NQF intends to field test the approaches with developers and stakeholders to ensure that the guidance can be used to design valid assessments and produce better outcomes.
“Serving all patients with quality care is even more essential as our healthcare system contends with complex challenges, such as COVID-19 and its lasting impact,” said Agrawal. “We are indebted to our members, partners, and Technical Expert Panel for supporting this work and for demonstrating yet again that NQF is the forum for tackling emerging national health needs that demand comprehensive approaches across sectors.”
But how to get leadership buy-in to develop some of the recommendations from the report?
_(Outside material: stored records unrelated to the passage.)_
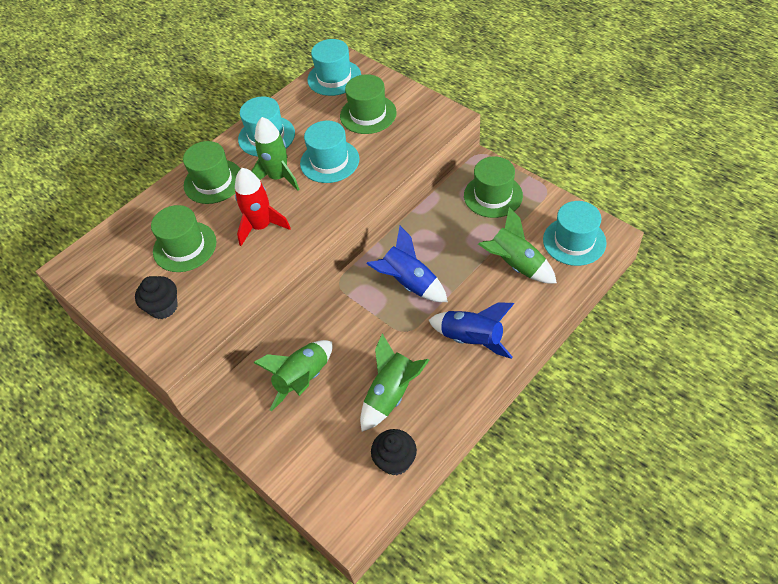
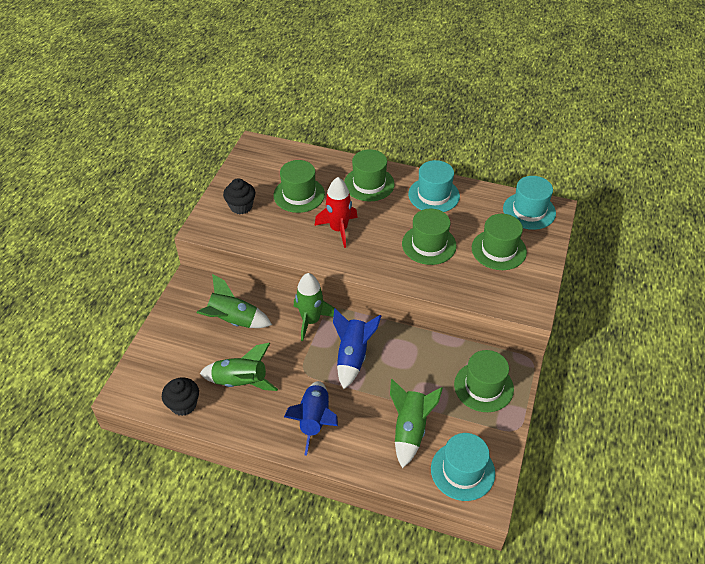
camera: 60 degrees right, 5 degrees down
green rocket [251,117,300,191] -> green rocket moved to [294,273,334,341]
turquoise hat [300,121,359,183] -> green hat [402,209,457,265]

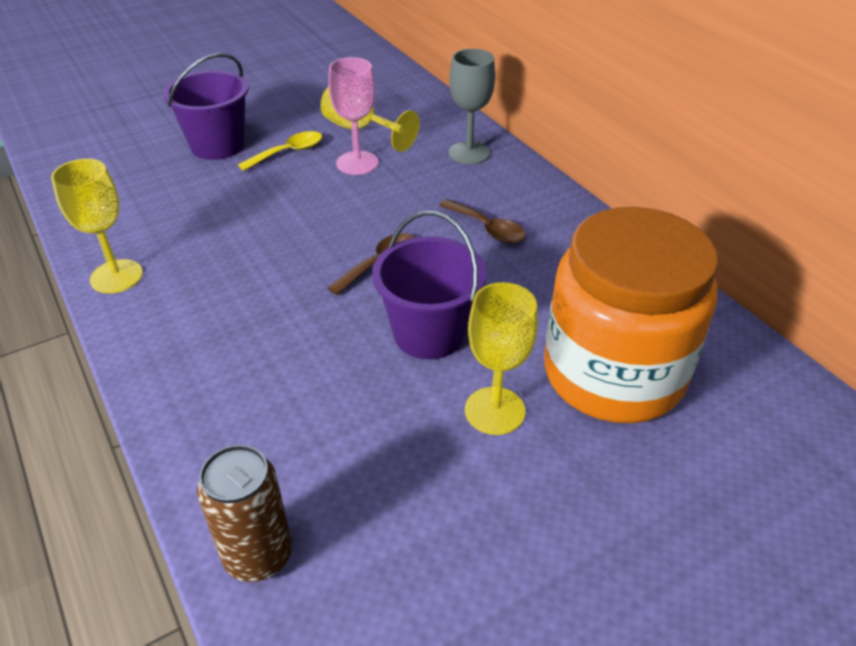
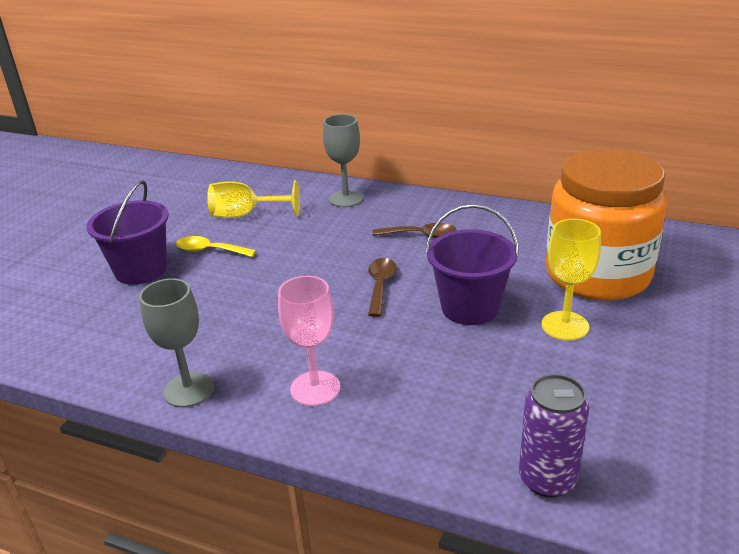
camera: 35 degrees left, 10 degrees down
yellow goblet [51,159,143,293] -> grey goblet [139,278,214,408]
brown can [197,445,292,582] -> purple can [519,374,589,498]
yellow spoon [238,131,322,171] -> yellow spoon turned 90 degrees counterclockwise [176,236,256,257]
pink goblet [328,57,379,175] -> pink goblet moved to [278,276,340,406]

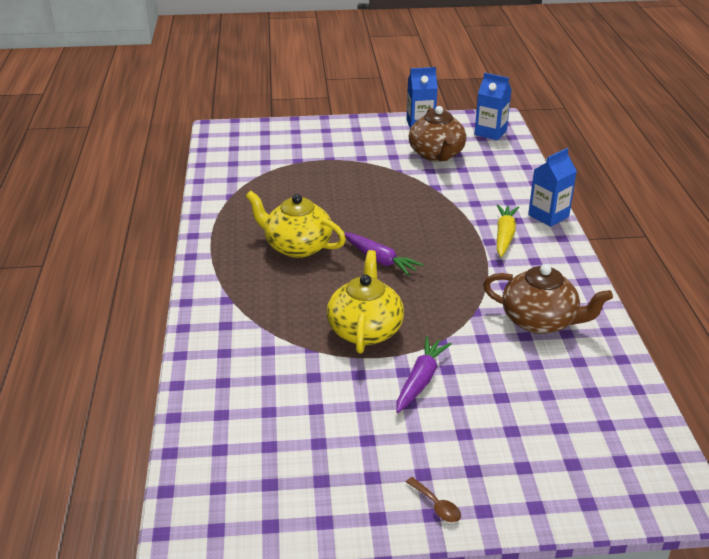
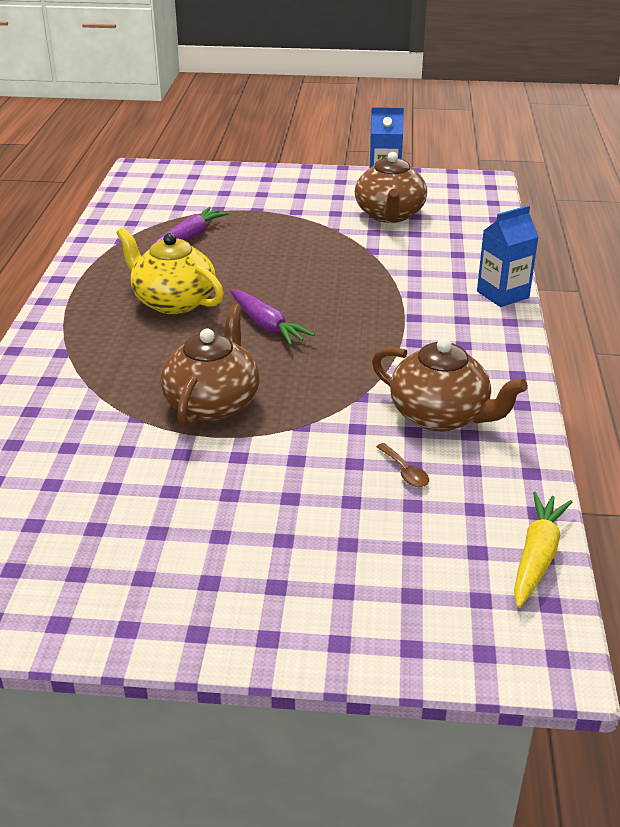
camera: 10 degrees right, 0 degrees up
yellow teapot [327,250,404,353] -> brown teapot [160,304,260,427]
purple carrot [396,336,452,413] -> purple carrot moved to [153,207,229,244]
brown spoon [406,477,461,522] -> brown spoon moved to [376,443,429,487]
blue carton [475,73,512,140] -> none
yellow carrot [497,205,519,257] -> yellow carrot moved to [514,492,572,608]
Adopting measure systems throughout a healthcare facility must be a systematic process.
“Getting commitments and declarations of a shared vision from a facility’s leadership team is key in developing recommendations for aligning and improving systems,” Agrawal said.
Facilities should start small, commit to implementing something simple and doable, and be strategic about how new measure systems would fit in with existing quality measurement programs, he added. They should spur on teams already excited about quality improvement, or partner with groups that have demonstrated success to adopt measurement systems.
“Leaders should understand what measures are already in use and what available sources of data can be leveraged to build a culture of innovation to improve patient safety,” Agrawal said. “We are taking similar steps internally at NQF. We are evaluating changes to our core programs, such as endorsement, to better integrate this thinking and work.”